** Opening EXERCISE MATERIALS block **

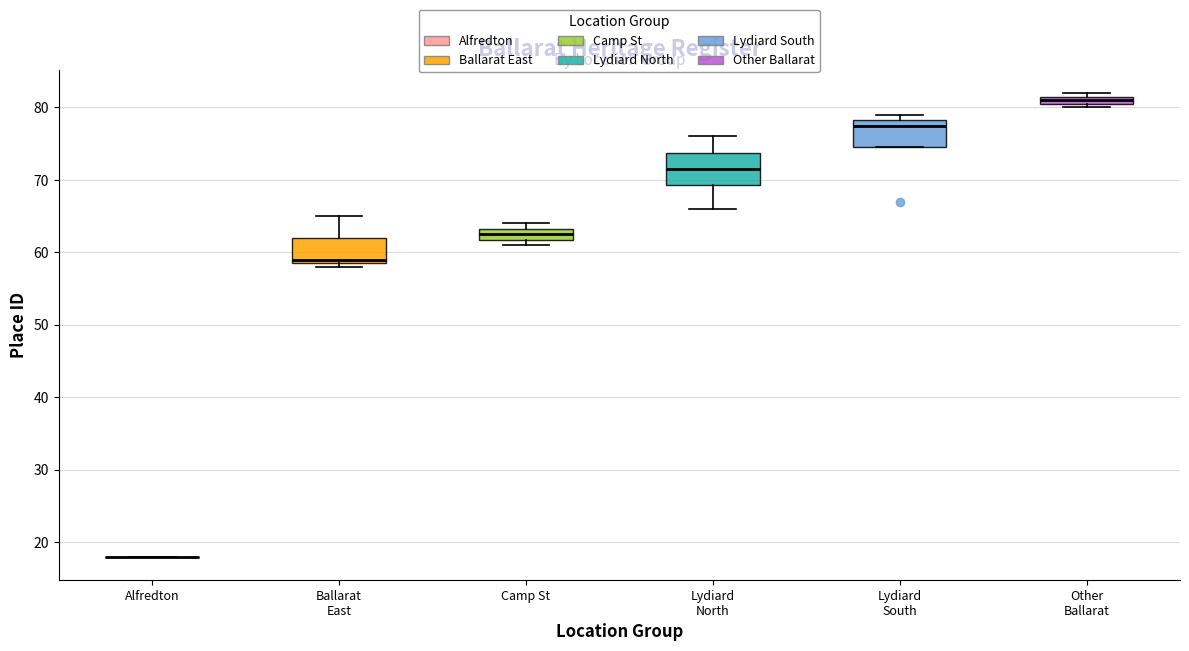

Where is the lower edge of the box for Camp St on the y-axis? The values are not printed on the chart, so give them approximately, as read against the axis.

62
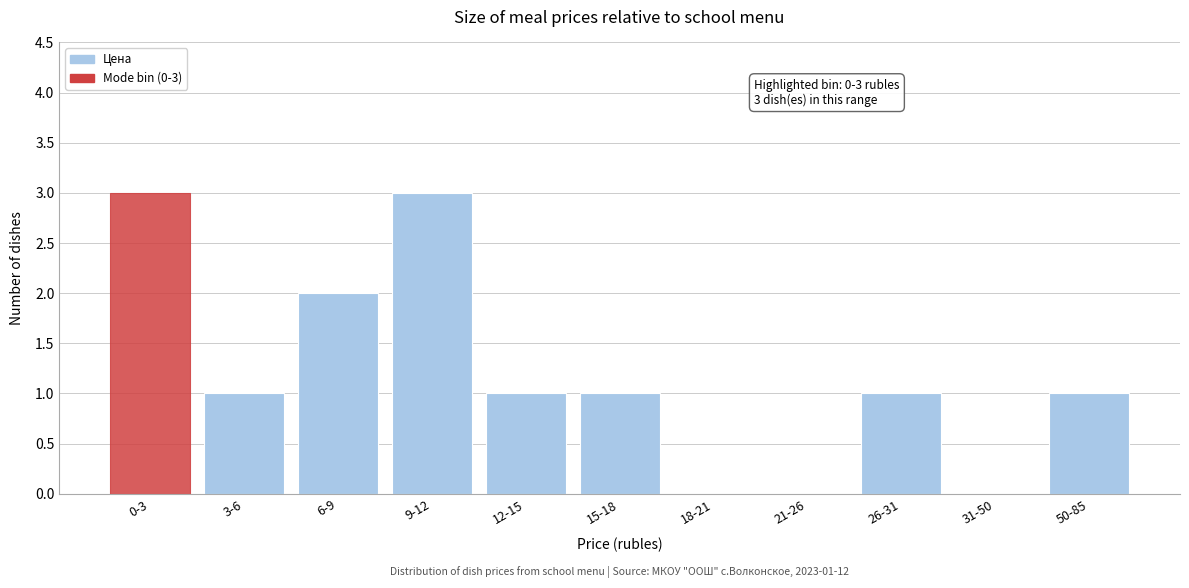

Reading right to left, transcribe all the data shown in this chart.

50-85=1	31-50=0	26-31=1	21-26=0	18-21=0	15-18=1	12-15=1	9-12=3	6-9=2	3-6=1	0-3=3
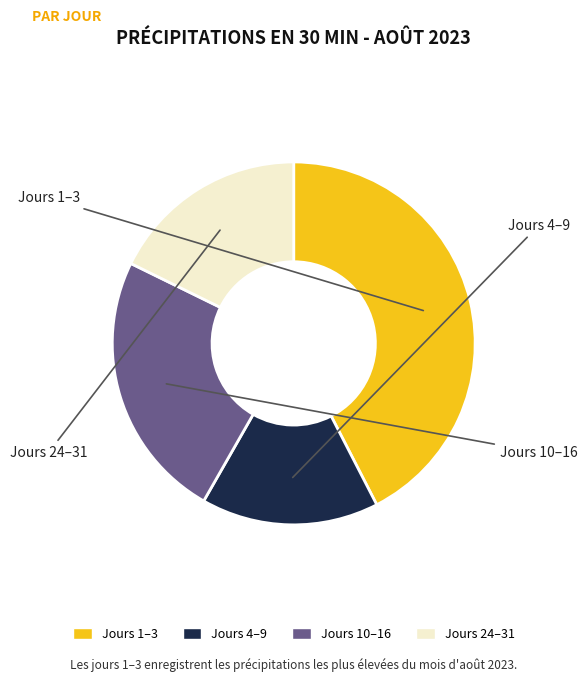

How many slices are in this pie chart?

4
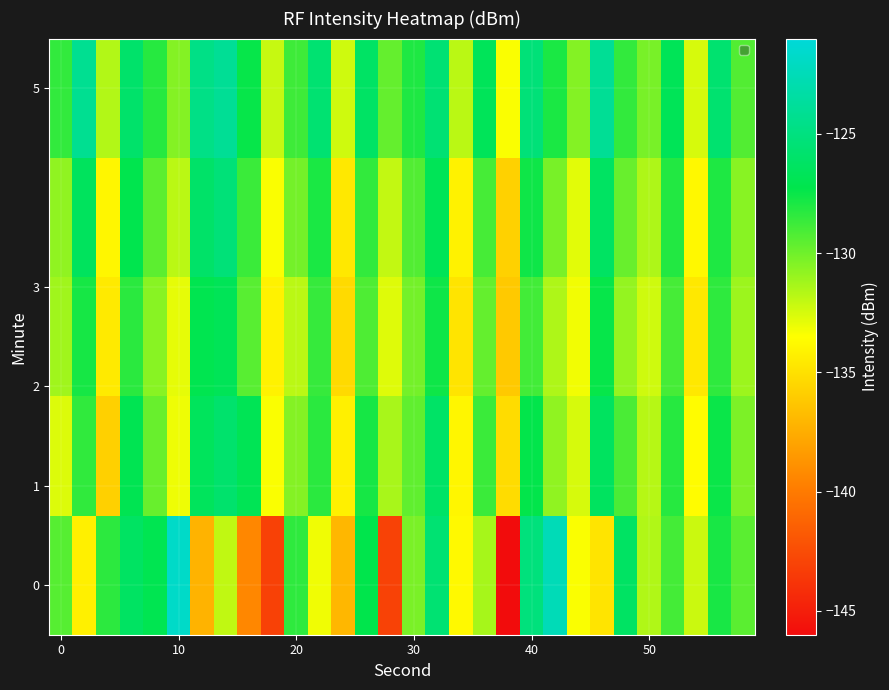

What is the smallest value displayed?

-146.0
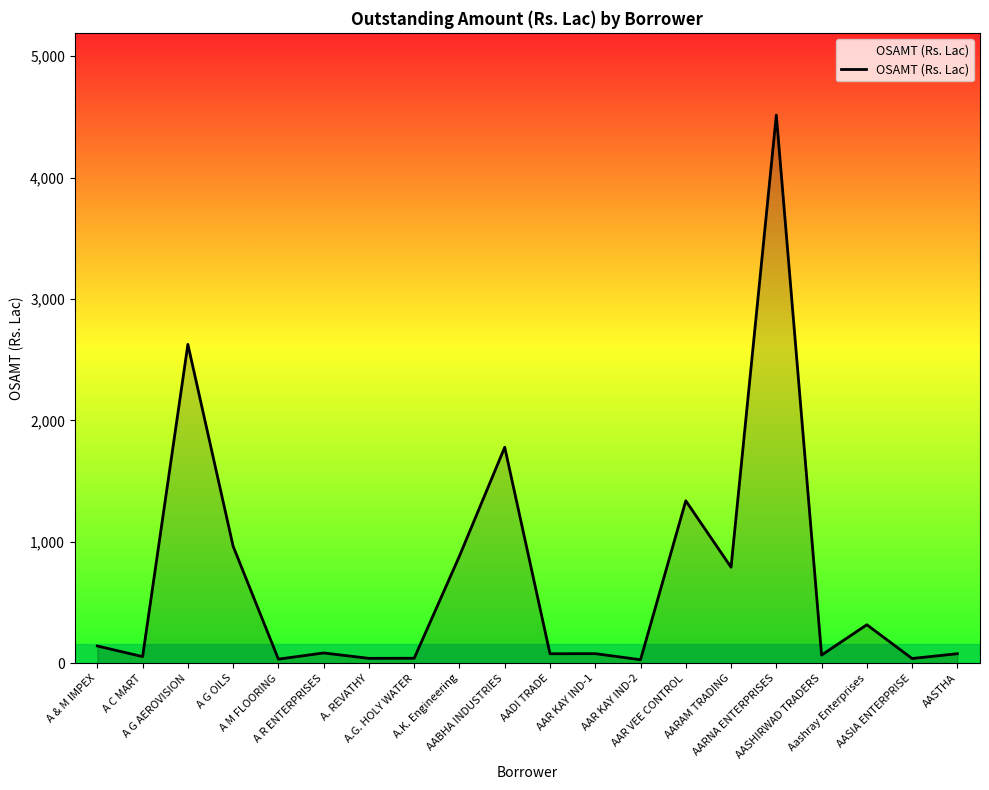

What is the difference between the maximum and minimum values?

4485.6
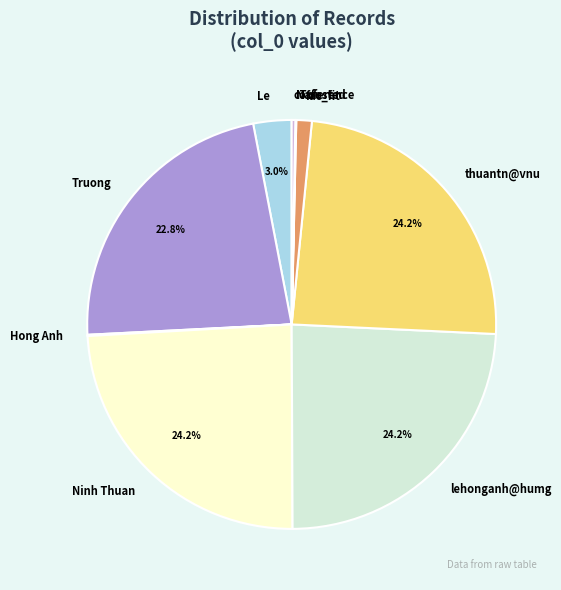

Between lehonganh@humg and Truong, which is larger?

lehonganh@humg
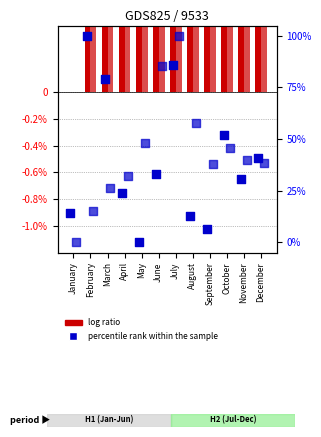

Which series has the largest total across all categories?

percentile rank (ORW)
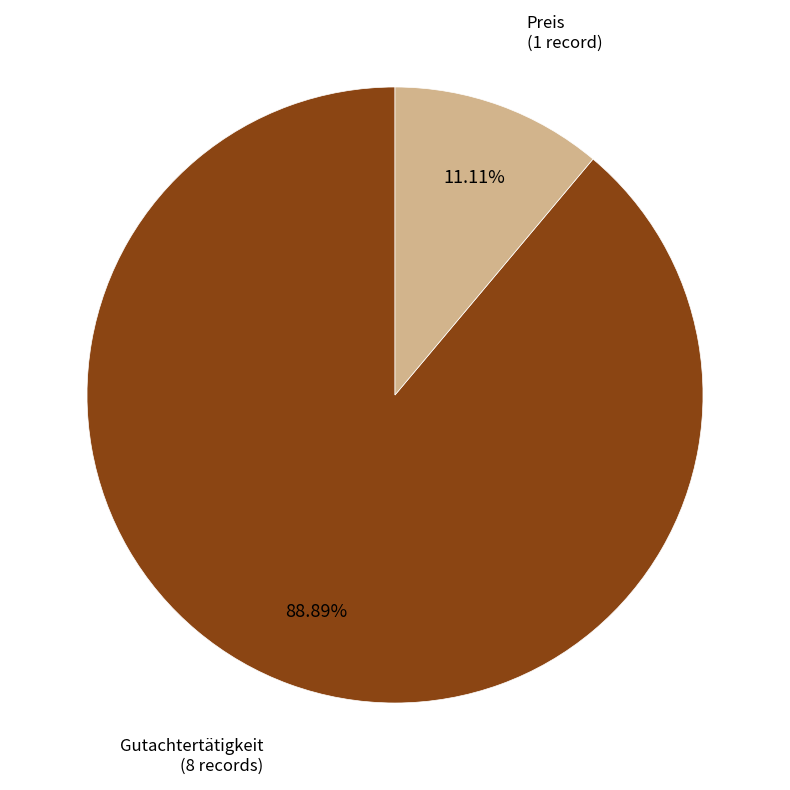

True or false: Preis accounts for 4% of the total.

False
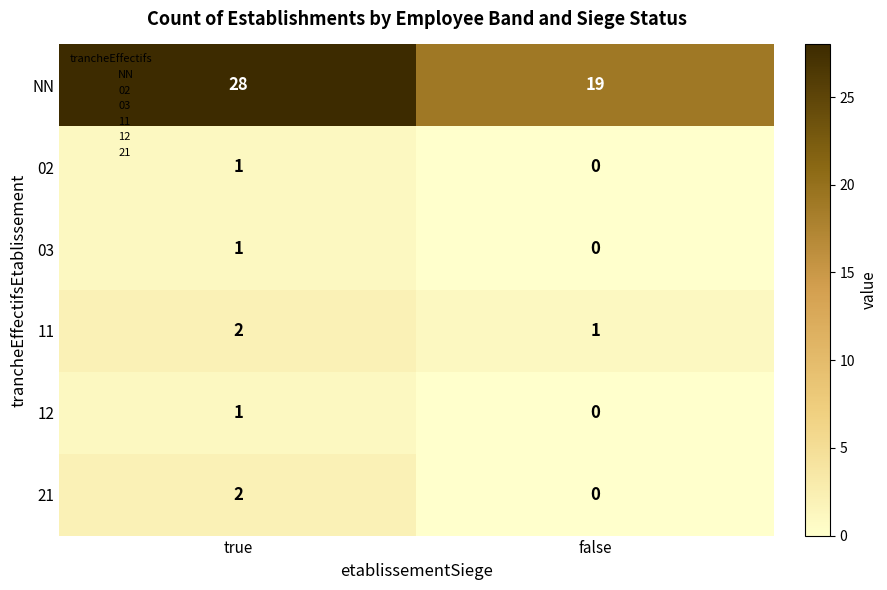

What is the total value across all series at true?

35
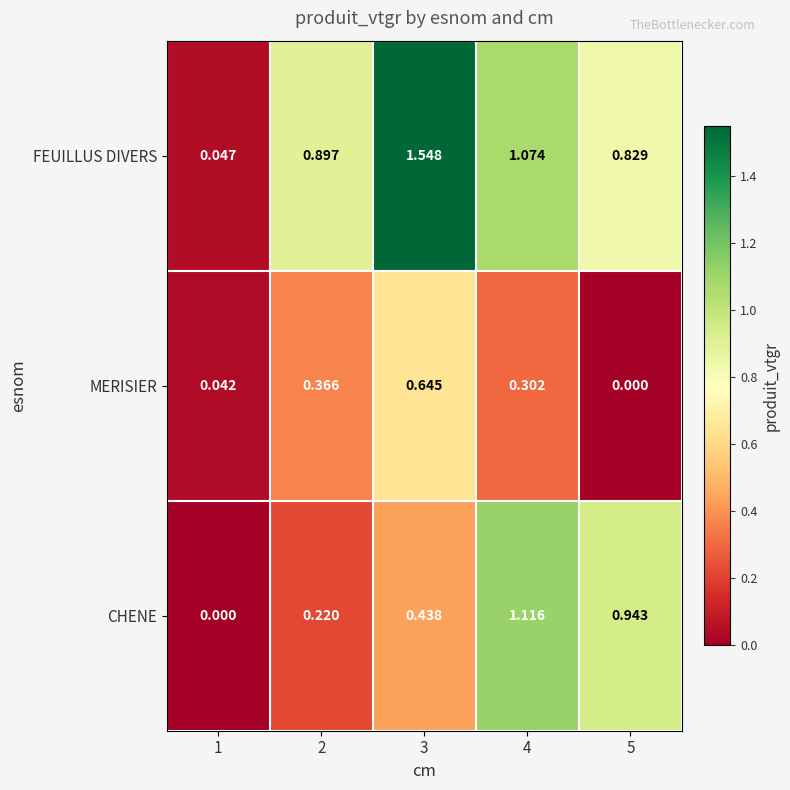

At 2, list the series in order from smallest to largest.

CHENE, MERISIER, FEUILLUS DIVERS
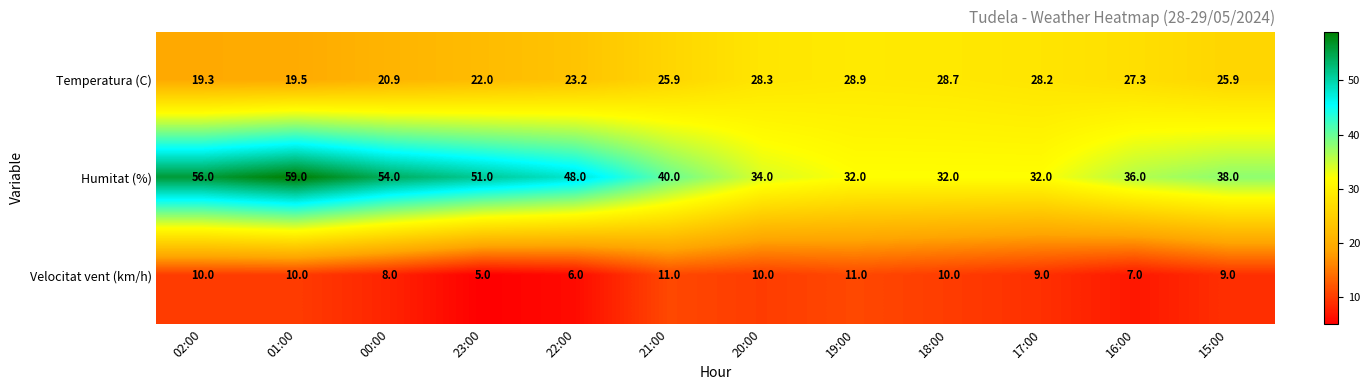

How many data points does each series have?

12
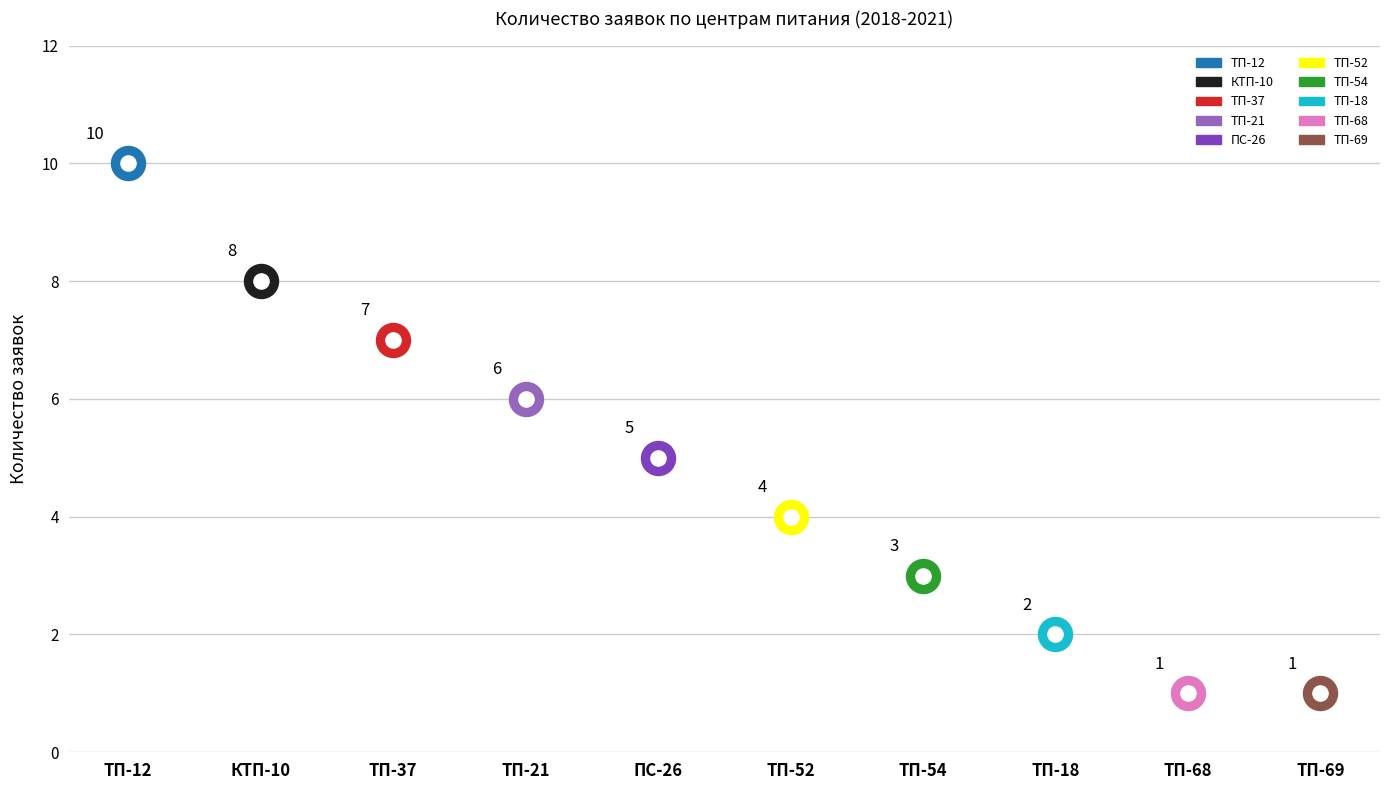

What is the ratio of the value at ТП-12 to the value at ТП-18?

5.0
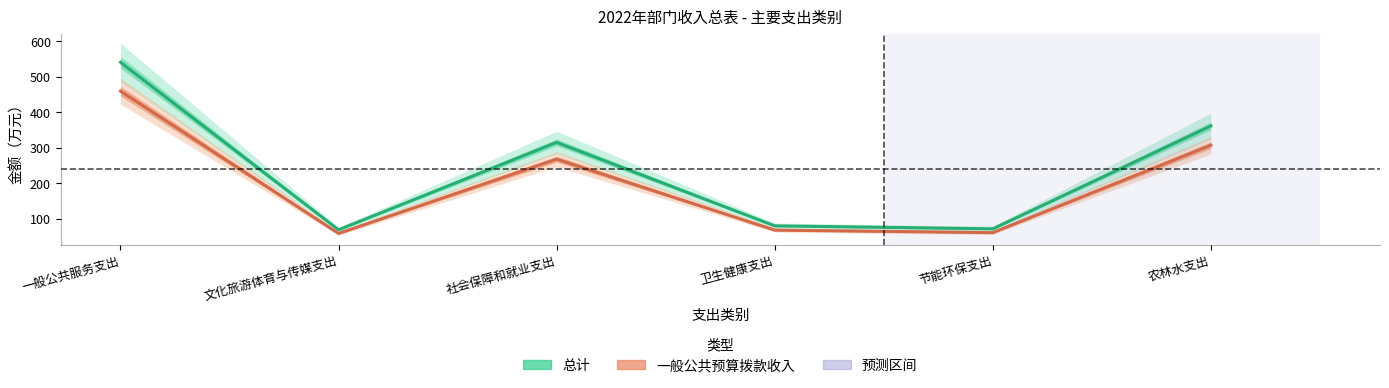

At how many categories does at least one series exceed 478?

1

** Closing EXERCISE MATERIALS block **

◆ EXERCISE: Show every line of the listing above that contains the string "categories", matching case exactly.

◆ FINISHED TASK:
Which series has the largest total across all categories?
At how many categories does at least one series exceed 478?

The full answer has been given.